Your instructions: Will you transcribe all the entries word for word, skipping the pictures they hold?

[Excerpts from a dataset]
---
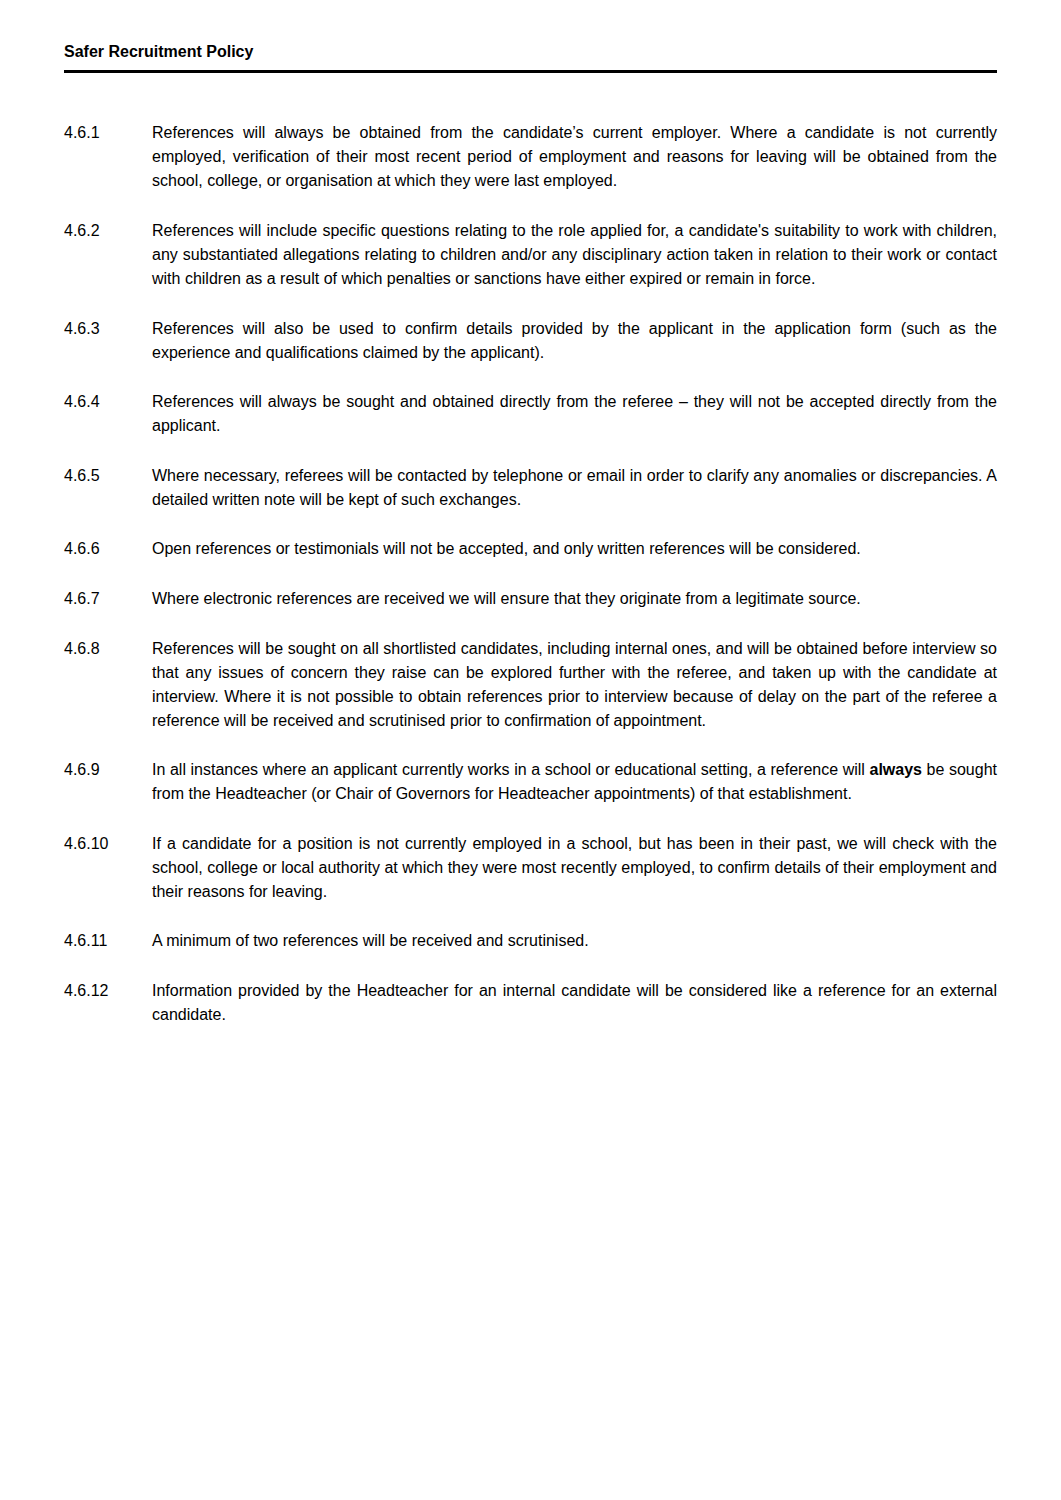Safer Recruitment Policy
4.6.1 References will always be obtained from the candidate’s current employer. Where a candidate is not currently employed, verification of their most recent period of employment and reasons for leaving will be obtained from the school, college, or organisation at which they were last employed.
4.6.2 References will include specific questions relating to the role applied for, a candidate's suitability to work with children, any substantiated allegations relating to children and/or any disciplinary action taken in relation to their work or contact with children as a result of which penalties or sanctions have either expired or remain in force.
4.6.3 References will also be used to confirm details provided by the applicant in the application form (such as the experience and qualifications claimed by the applicant).
4.6.4 References will always be sought and obtained directly from the referee – they will not be accepted directly from the applicant.
4.6.5 Where necessary, referees will be contacted by telephone or email in order to clarify any anomalies or discrepancies. A detailed written note will be kept of such exchanges.
4.6.6 Open references or testimonials will not be accepted, and only written references will be considered.
4.6.7 Where electronic references are received we will ensure that they originate from a legitimate source.
4.6.8 References will be sought on all shortlisted candidates, including internal ones, and will be obtained before interview so that any issues of concern they raise can be explored further with the referee, and taken up with the candidate at interview. Where it is not possible to obtain references prior to interview because of delay on the part of the referee a reference will be received and scrutinised prior to confirmation of appointment.
4.6.9 In all instances where an applicant currently works in a school or educational setting, a reference will always be sought from the Headteacher (or Chair of Governors for Headteacher appointments) of that establishment.
4.6.10 If a candidate for a position is not currently employed in a school, but has been in their past, we will check with the school, college or local authority at which they were most recently employed, to confirm details of their employment and their reasons for leaving.
4.6.11 A minimum of two references will be received and scrutinised.
4.6.12 Information provided by the Headteacher for an internal candidate will be considered like a reference for an external candidate.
---
Answer for this exercise:
Safer Recruitment Policy
4.6.1 References will always be obtained from the candidate’s current employer. Where a candidate is not currently employed, verification of their most recent period of employment and reasons for leaving will be obtained from the school, college, or organisation at which they were last employed.
4.6.2 References will include specific questions relating to the role applied for, a candidate's suitability to work with children, any substantiated allegations relating to children and/or any disciplinary action taken in relation to their work or contact with children as a result of which penalties or sanctions have either expired or remain in force.
4.6.3 References will also be used to confirm details provided by the applicant in the application form (such as the experience and qualifications claimed by the applicant).
4.6.4 References will always be sought and obtained directly from the referee – they will not be accepted directly from the applicant.
4.6.5 Where necessary, referees will be contacted by telephone or email in order to clarify any anomalies or discrepancies. A detailed written note will be kept of such exchanges.
4.6.6 Open references or testimonials will not be accepted, and only written references will be considered.
4.6.7 Where electronic references are received we will ensure that they originate from a legitimate source.
4.6.8 References will be sought on all shortlisted candidates, including internal ones, and will be obtained before interview so that any issues of concern they raise can be explored further with the referee, and taken up with the candidate at interview. Where it is not possible to obtain references prior to interview because of delay on the part of the referee a reference will be received and scrutinised prior to confirmation of appointment.
4.6.9 In all instances where an applicant currently works in a school or educational setting, a reference will always be sought from the Headteacher (or Chair of Governors for Headteacher appointments) of that establishment.
4.6.10 If a candidate for a position is not currently employed in a school, but has been in their past, we will check with the school, college or local authority at which they were most recently employed, to confirm details of their employment and their reasons for leaving.
4.6.11 A minimum of two references will be received and scrutinised.
4.6.12 Information provided by the Headteacher for an internal candidate will be considered like a reference for an external candidate.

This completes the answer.